MD: How does DfAM support scalability?
EU: Scalability is supported when a part is well designed for additive, or if there is a version of the part designed for additive that can give additional flexibility to service both niche markets and supply chain disruptions. For example, there may be a customer who wants a custom version of the product but the quantities do not justify cutting a new molding tool. Also, the 3D printed variant of the product can be used as the part is sunsetted and it is no longer viable to keep molding it. This is becoming a more popular approach in the automotive and aerospace industry to support replacement parts for products that are no longer in production.
Finally, being able to quickly shift production to additive can be crucial in supply chain disruption situations. With COVID, supply chain gridlock and the war in Ukraine, we saw lots of products temporarily shift to 3D printing as injection molding material supply dried up or production capacities had to rapidly shift to mission-critical products.

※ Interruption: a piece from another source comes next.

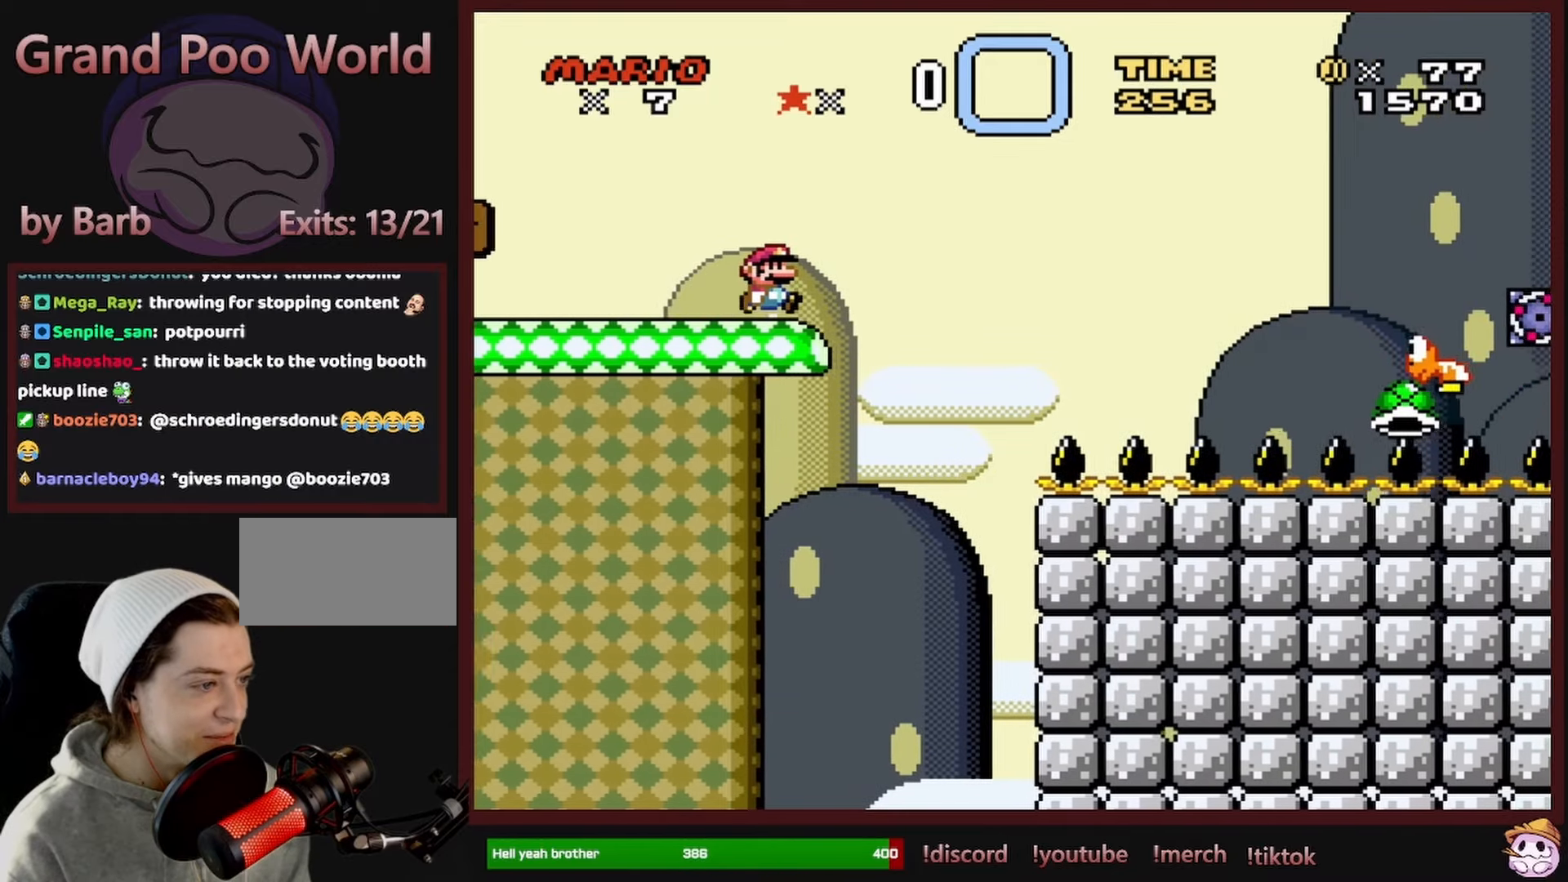
{"buttons": ["B", "Y", "DPAD_RIGHT"], "events": [[117, "B", "down"]]}
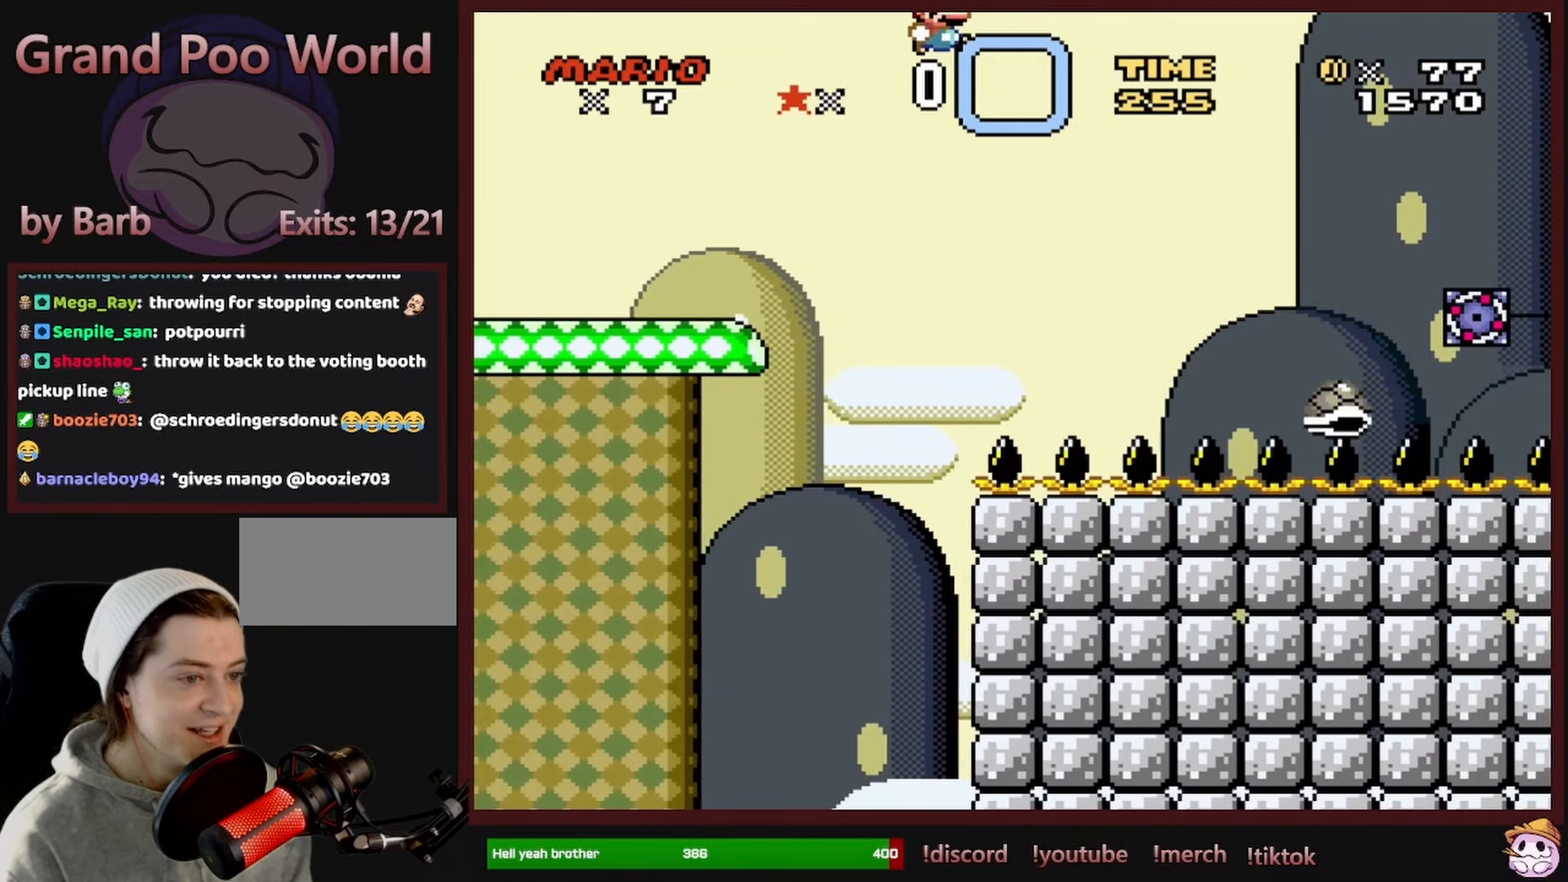
{"buttons": ["B", "Y", "DPAD_LEFT"], "events": [[250, "DPAD_RIGHT", "up"], [267, "DPAD_UP", "down"], [283, "DPAD_UP", "up"], [300, "DPAD_LEFT", "down"]]}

MD: What industry seems to be the best at using DfAM? What’s driving the success?
EU: Aerospace and medical industries are leading the charge. Aerospace has the most to gain from DfAM because the focus is on both reducing weight and reducing assemblies. Particularly when putting payloads into space does weight come at an extreme premium. Aerospace will happily pay for a high value additive part that is substantially lighter than a conventionally manufactured part. Both aerospace and medical are highly regulated industries and reduction of assembly is a big focus.
While there can be significant labor reduction with reduction of assembly, for the aerospace and medical industries there is a significant paper trail behind any part, and reducing the number of parts in an assembly in an airplane or a surgical robot significantly reduces the logistical overhead. Eliminating a single part from an assembly may save a company from having to audit and manage an entire supplier.